I've extended the reservation for nec-em11.rhts for 99 hours.
I've created a new gtod_test, gtod_test01.c which runs the gtod_test in a slightly different manner. In the new test it does the following:
if( gettimeofday(&tv_start, NULL) != 0)
if( gettimeofday(&tv_end, NULL) != 0)
tv_start = tv_end ;
ie) compares back-to-back reads of gettimeofday()
I'm currently running the test *WITHOUT* enabling and disabling cpus to see if the problem exists on bare-metal.
If the test is still running tomorrow AM, I will reboot and run the test while enabling and disabling cpus.
The test ran fine overnight. I am going to enable Cai's script to enable and disable cpus and retest.
This doesn't appear to be a gettimeofday issue. It looks like CPU Hotplug is broken.
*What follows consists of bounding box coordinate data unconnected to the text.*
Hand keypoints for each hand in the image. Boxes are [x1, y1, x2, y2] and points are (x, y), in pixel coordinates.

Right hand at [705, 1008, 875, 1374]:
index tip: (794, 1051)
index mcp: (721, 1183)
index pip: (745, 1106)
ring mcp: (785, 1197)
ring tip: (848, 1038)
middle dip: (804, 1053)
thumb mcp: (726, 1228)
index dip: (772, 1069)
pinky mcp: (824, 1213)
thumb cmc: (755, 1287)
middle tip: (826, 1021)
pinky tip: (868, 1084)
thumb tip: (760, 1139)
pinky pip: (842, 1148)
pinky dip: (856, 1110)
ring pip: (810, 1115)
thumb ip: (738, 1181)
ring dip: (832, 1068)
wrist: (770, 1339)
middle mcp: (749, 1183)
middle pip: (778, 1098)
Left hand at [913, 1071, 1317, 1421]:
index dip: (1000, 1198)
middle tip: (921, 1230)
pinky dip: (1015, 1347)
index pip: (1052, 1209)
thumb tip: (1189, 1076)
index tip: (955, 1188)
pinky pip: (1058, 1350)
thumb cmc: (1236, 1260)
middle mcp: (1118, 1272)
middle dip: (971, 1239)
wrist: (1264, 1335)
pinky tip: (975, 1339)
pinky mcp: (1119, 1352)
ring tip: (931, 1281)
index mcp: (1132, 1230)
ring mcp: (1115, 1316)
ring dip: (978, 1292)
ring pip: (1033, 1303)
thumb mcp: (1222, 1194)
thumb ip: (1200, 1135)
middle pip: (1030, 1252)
[root@nec-em11 prarit]# cd /sys/devices/system/node/node0
[root@nec-em11 node0]# echo 0 >cpu1/online
[ 179.894725] CPU 1 is now offline
[root@nec-em11 node0]# echo 1 >cpu1/online
results in *no* output.
[root@nec-em11 node0]# echo 0 >cpu1/online
results in (note the output below includes some debug output I've added)
[ 183.565332] Initializing CPU#1
[ 183.565361] start_secondary: calling smp_callin
[ 183.565365] CPU#1 (phys ID: 6) waiting for CALLOUT
[ 183.566224] CALLIN, before setup_local_APIC().
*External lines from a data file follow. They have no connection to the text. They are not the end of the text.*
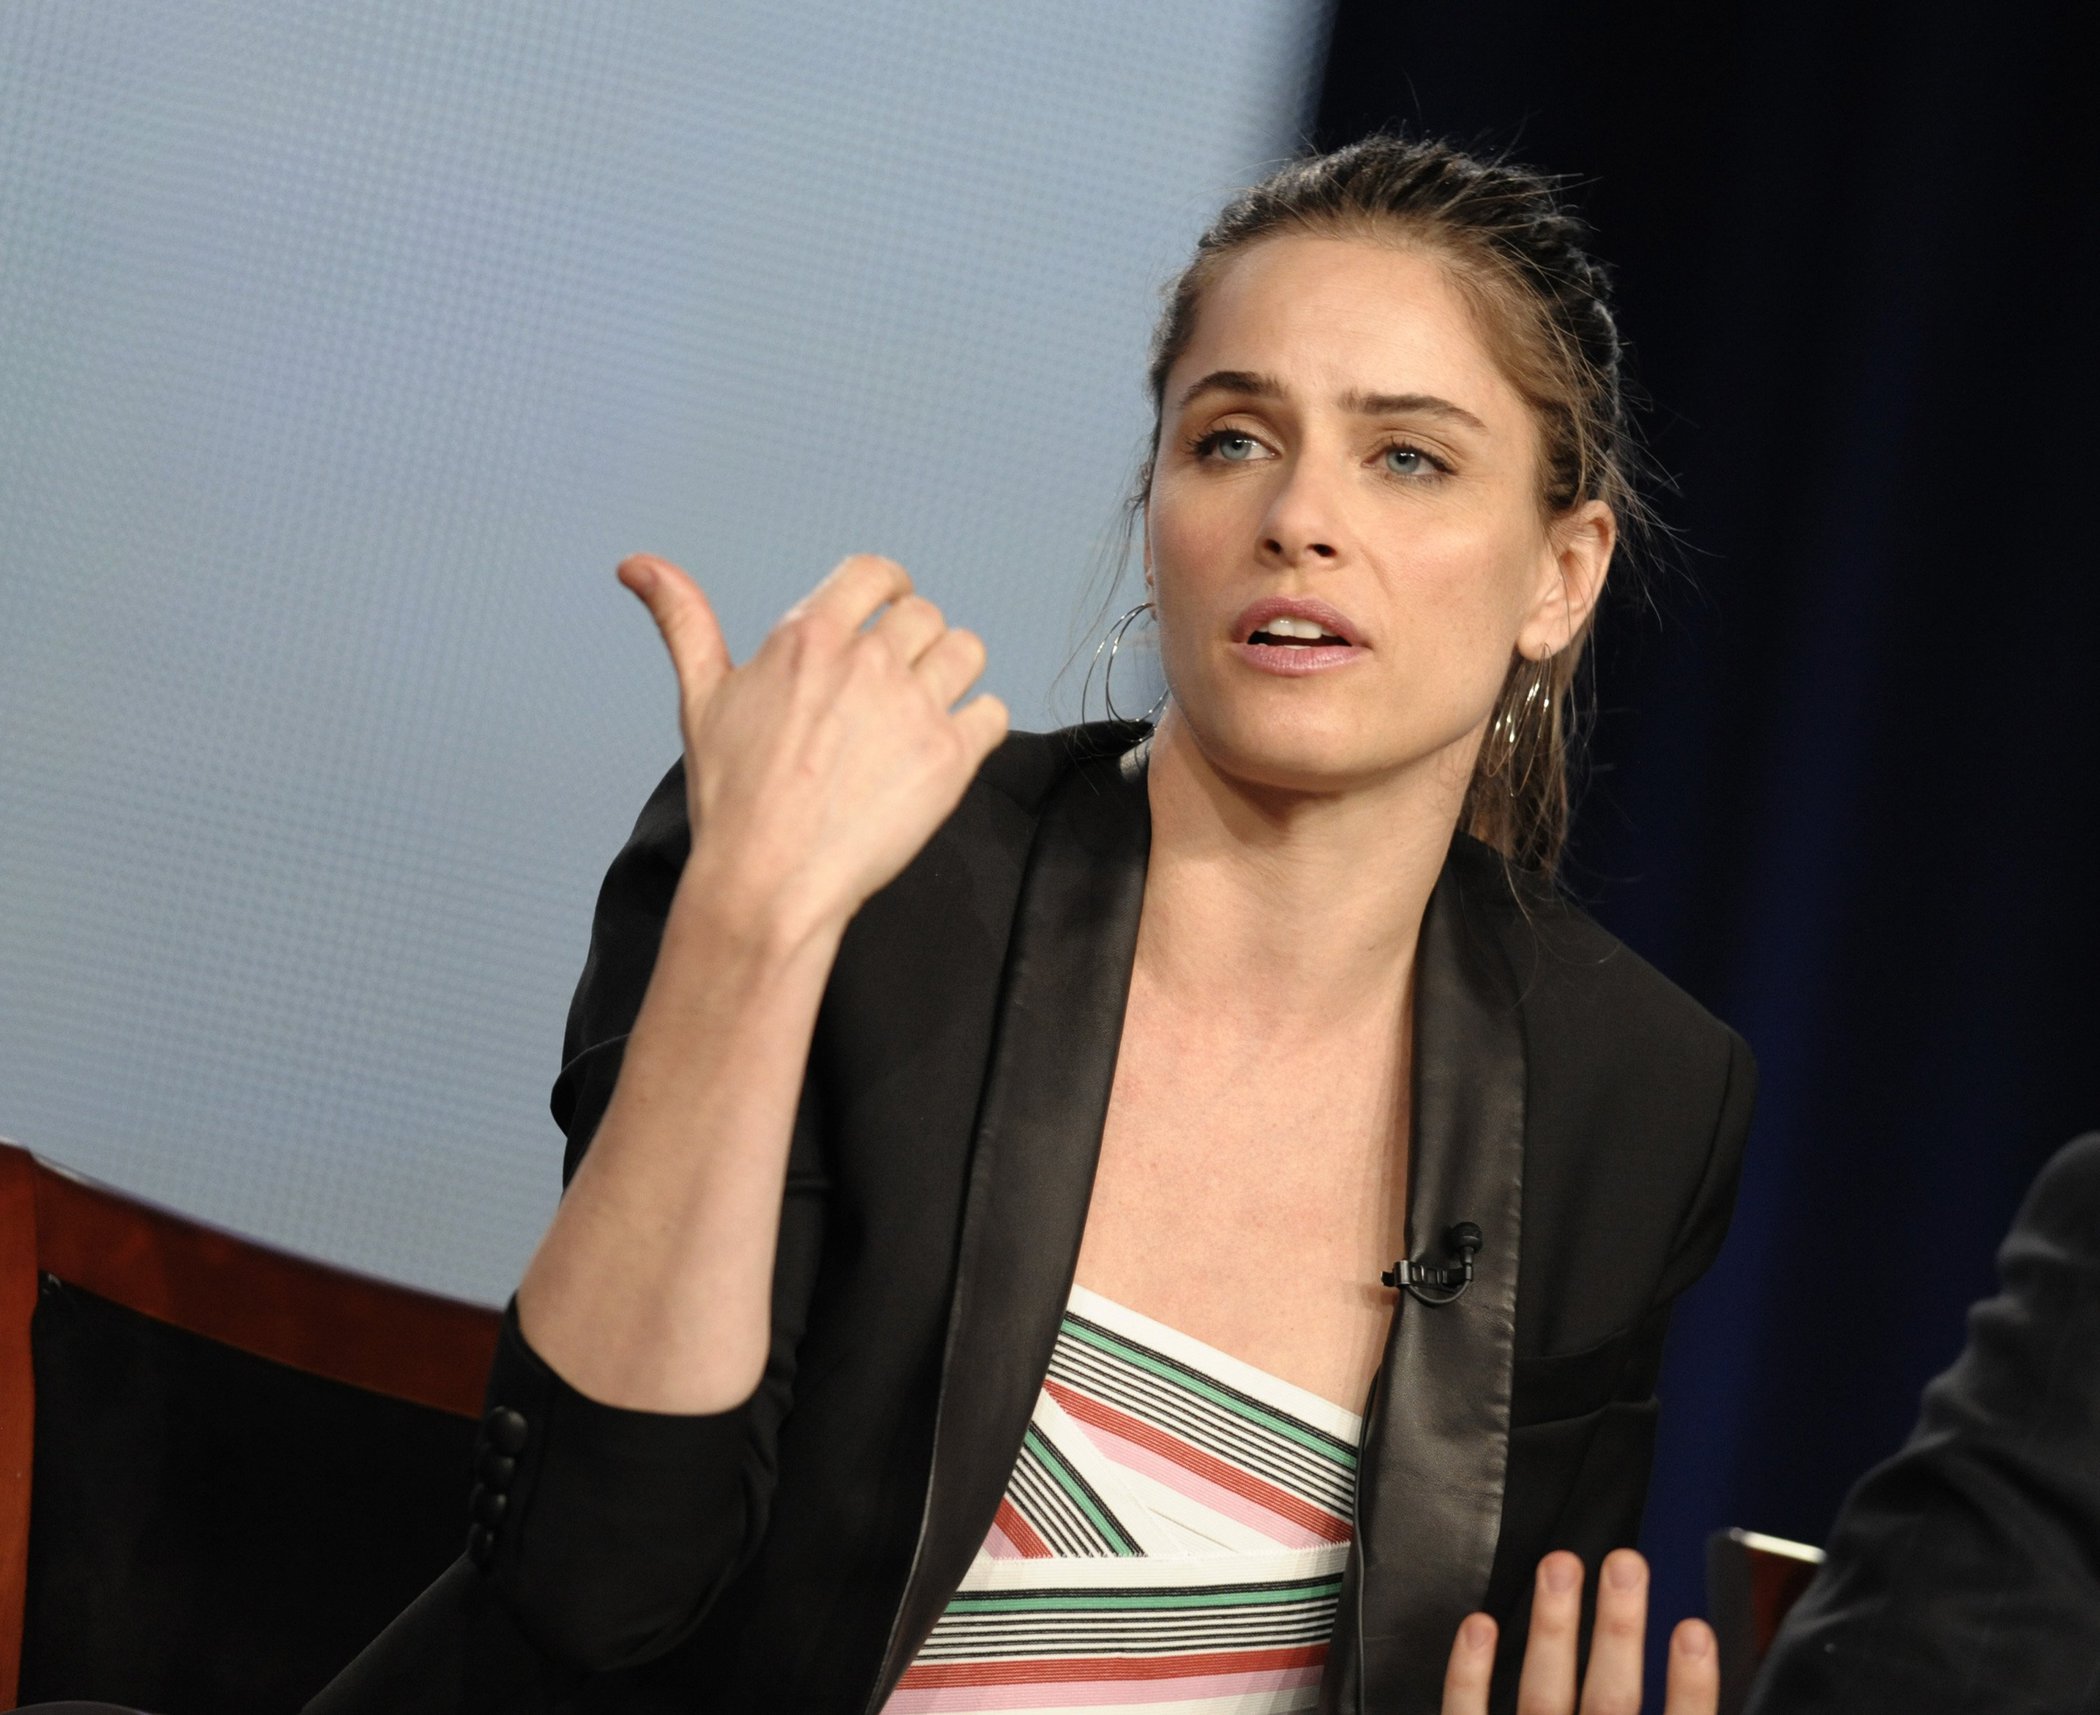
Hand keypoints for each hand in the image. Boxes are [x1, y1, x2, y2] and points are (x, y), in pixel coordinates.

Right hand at [617, 552, 1008, 944]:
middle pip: (924, 615)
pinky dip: (979, 724)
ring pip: (967, 652)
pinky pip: (993, 712)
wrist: (769, 881)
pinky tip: (946, 748)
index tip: (890, 607)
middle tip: (896, 684)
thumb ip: (683, 620)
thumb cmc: (732, 798)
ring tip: (925, 709)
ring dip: (953, 673)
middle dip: (915, 642)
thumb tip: (638, 565)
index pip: (874, 573)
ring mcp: (914, 707)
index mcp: (810, 637)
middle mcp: (869, 661)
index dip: (889, 586)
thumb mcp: (701, 698)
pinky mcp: (949, 757)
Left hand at [1441, 1550, 1717, 1714]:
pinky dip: (1470, 1673)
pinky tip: (1480, 1625)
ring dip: (1553, 1628)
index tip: (1696, 1629)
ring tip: (1560, 1566)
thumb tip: (1696, 1666)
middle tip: (1625, 1564)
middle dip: (1618, 1630)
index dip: (1692, 1688)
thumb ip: (1675, 1713)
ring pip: (1540, 1696)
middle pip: (1610, 1702)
[ 183.566230] smp_callin: calling calibrate_delay
[ 183.625901] Calibrating delay using timer specific routine.. 6383.23 BogoMIPS (lpj=3191617)
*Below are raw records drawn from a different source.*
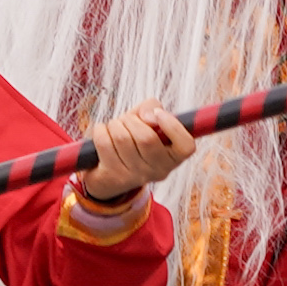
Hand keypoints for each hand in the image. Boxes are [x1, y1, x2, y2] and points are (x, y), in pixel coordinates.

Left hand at [79, 102, 195, 206]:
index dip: (173, 126)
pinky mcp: (113, 176)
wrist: (108, 173)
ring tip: (115, 129)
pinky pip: (104, 142)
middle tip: (128, 122)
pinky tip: (104, 135)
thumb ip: (152, 109)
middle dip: (131, 120)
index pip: (187, 146)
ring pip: (121, 137)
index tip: (159, 114)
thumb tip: (149, 116)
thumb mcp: (147, 121)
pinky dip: (100, 130)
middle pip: (146, 138)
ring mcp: (136, 176)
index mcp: (174, 157)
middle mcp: (159, 171)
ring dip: (114, 124)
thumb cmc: (133, 139)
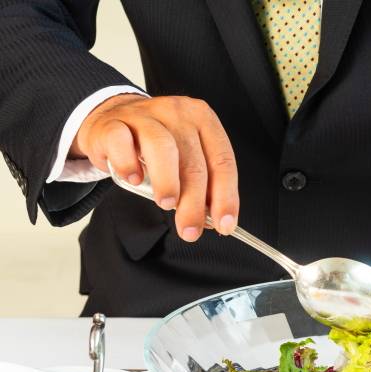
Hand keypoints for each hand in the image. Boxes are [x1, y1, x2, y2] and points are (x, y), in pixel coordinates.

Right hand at [71, 94, 238, 241]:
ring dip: (168, 183)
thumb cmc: (154, 144)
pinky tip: (133, 179)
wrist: (112, 119)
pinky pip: (121, 142)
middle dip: (195, 203)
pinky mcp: (113, 123)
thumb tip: (213, 219)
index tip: (225, 224)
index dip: (226, 197)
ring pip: (163, 148)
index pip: (222, 161)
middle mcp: (178, 112)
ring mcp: (144, 115)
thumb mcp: (184, 158)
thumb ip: (201, 184)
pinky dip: (128, 164)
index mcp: (203, 119)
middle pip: (194, 162)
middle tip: (191, 229)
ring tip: (167, 204)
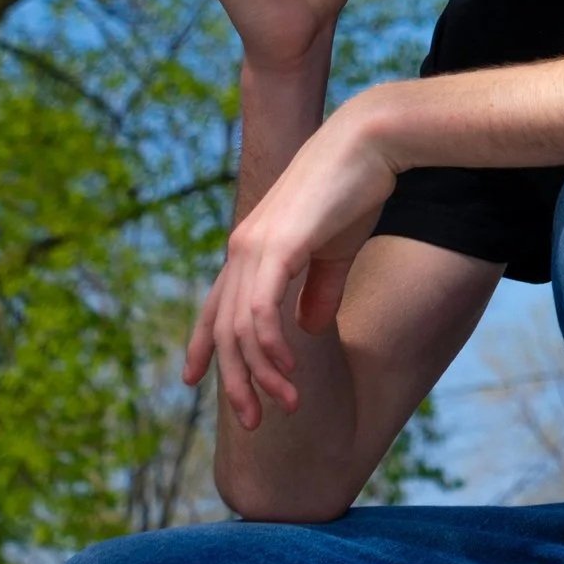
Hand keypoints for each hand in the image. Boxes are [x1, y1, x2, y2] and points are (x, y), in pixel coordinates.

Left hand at [184, 96, 405, 428]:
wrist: (369, 141)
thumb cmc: (355, 189)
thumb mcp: (335, 250)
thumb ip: (319, 290)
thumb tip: (307, 328)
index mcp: (251, 247)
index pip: (217, 305)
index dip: (203, 344)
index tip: (194, 381)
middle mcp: (242, 249)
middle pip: (223, 330)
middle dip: (234, 382)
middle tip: (252, 422)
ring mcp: (255, 247)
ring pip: (240, 330)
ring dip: (260, 375)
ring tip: (284, 406)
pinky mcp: (277, 247)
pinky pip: (260, 312)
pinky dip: (270, 349)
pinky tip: (288, 372)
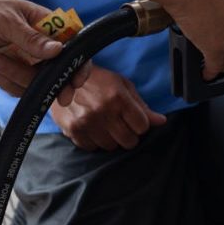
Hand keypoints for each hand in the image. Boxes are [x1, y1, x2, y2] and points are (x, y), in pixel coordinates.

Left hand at [0, 0, 88, 104]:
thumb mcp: (5, 20)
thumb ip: (30, 38)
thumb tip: (57, 50)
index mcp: (45, 25)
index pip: (73, 43)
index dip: (79, 61)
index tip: (78, 77)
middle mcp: (38, 45)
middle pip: (58, 69)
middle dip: (57, 83)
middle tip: (60, 97)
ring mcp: (24, 60)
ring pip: (35, 82)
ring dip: (17, 76)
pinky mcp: (7, 73)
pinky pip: (16, 88)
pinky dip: (4, 81)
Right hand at [50, 66, 166, 150]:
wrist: (62, 76)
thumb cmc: (97, 79)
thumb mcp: (122, 85)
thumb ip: (141, 106)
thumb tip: (161, 121)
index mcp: (118, 97)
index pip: (142, 126)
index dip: (141, 124)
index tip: (135, 120)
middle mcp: (102, 111)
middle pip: (129, 141)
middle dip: (129, 135)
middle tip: (122, 125)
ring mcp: (86, 123)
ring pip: (111, 147)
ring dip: (112, 138)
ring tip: (106, 125)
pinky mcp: (72, 130)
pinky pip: (92, 148)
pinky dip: (95, 141)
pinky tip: (93, 128)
[ 183.625905] Stack at about ffff8100026cdef4
[ 183.626287] Intel(R) Xeon(TM) CPU 3.20GHz stepping 03
[ 183.626294] Call Trace:
[ 183.626316] [<ffffffff800768c5>] start_secondary+0x3b/0x4b8
[ 183.626354] cpu 1: setting up apic clock
[ 183.626906] cpu 1: enabling apic timer
[ 186.866164] CPU 1 is now offline
ie) the last "echo 0" results in the processor being brought online and then immediately offline.
I will go speak to dzickus to see if any changes were recently made in CPU Hotplug that I'm unaware of.
After some additional testing it looks like the difference between gettimeofday() reads is not always 1 usec. It seems to vary anywhere from 10 usec to lt. 1 usec (but obviously not 0 ;) ).
That footprint also indicates that this isn't the same issue encountered previously. I suspect that some value is not being updated when a cpu is brought back up via the sysfs interface.
example output showing gt. 1 usec difference between gettimeofday() reads:
[root@nec-em11 prarit]# ./gtod_test01
start time =1221595469.699872
end time =1221595469.699867
reverse -5000 nsec (-1.999995 )
This is still a problem, however, it is a relatively minor problem that occurs only on bare-metal. Closing as WONTFIX.